Task brief:
If a line of the data contains the word "hand", it is counted; report how many such lines there are and nothing else.

-- Provided entries follows --

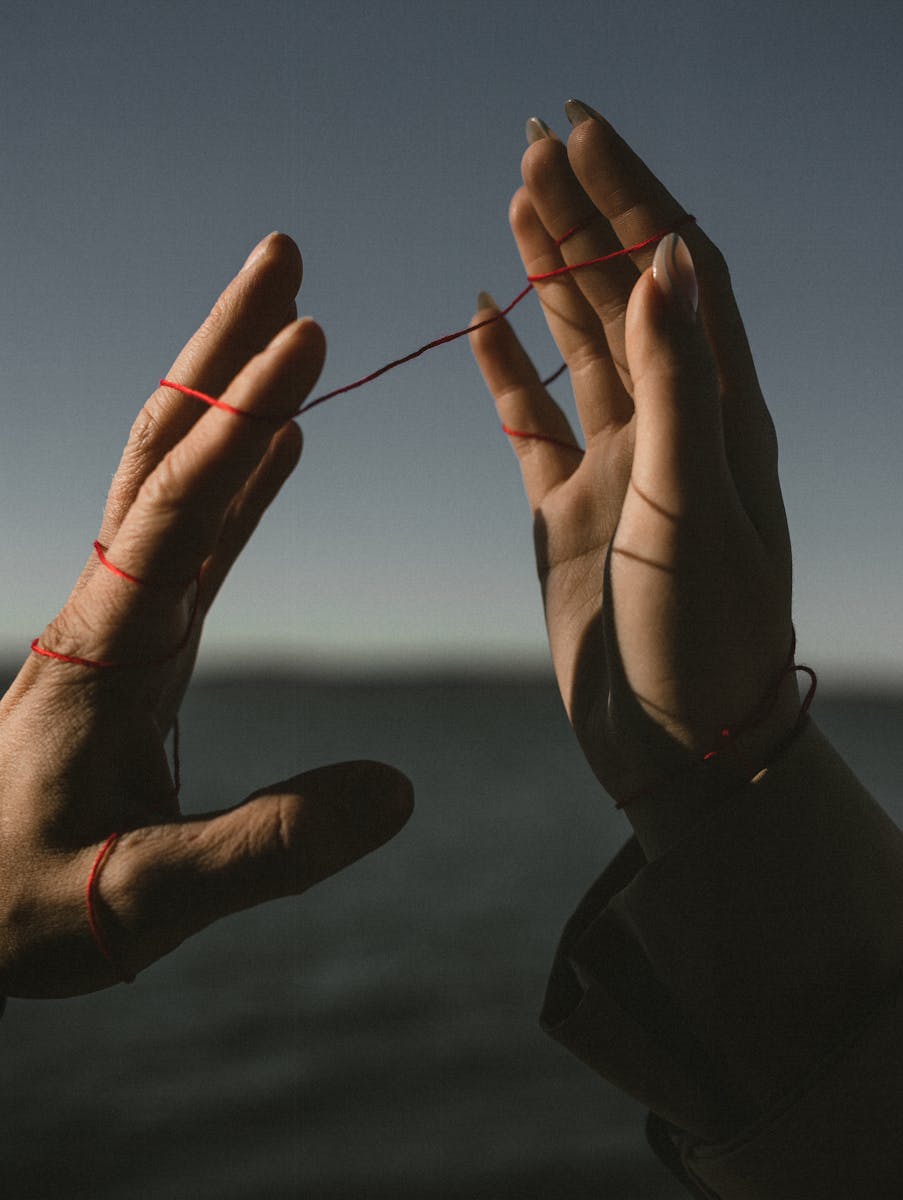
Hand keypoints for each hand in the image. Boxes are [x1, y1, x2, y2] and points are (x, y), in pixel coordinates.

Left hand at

-- Provided entries concluded --
-- Provided entries follows --

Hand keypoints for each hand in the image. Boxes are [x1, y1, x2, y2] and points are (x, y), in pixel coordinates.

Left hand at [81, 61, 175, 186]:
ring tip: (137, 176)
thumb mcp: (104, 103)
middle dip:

-- Provided entries concluded --

The answer:
4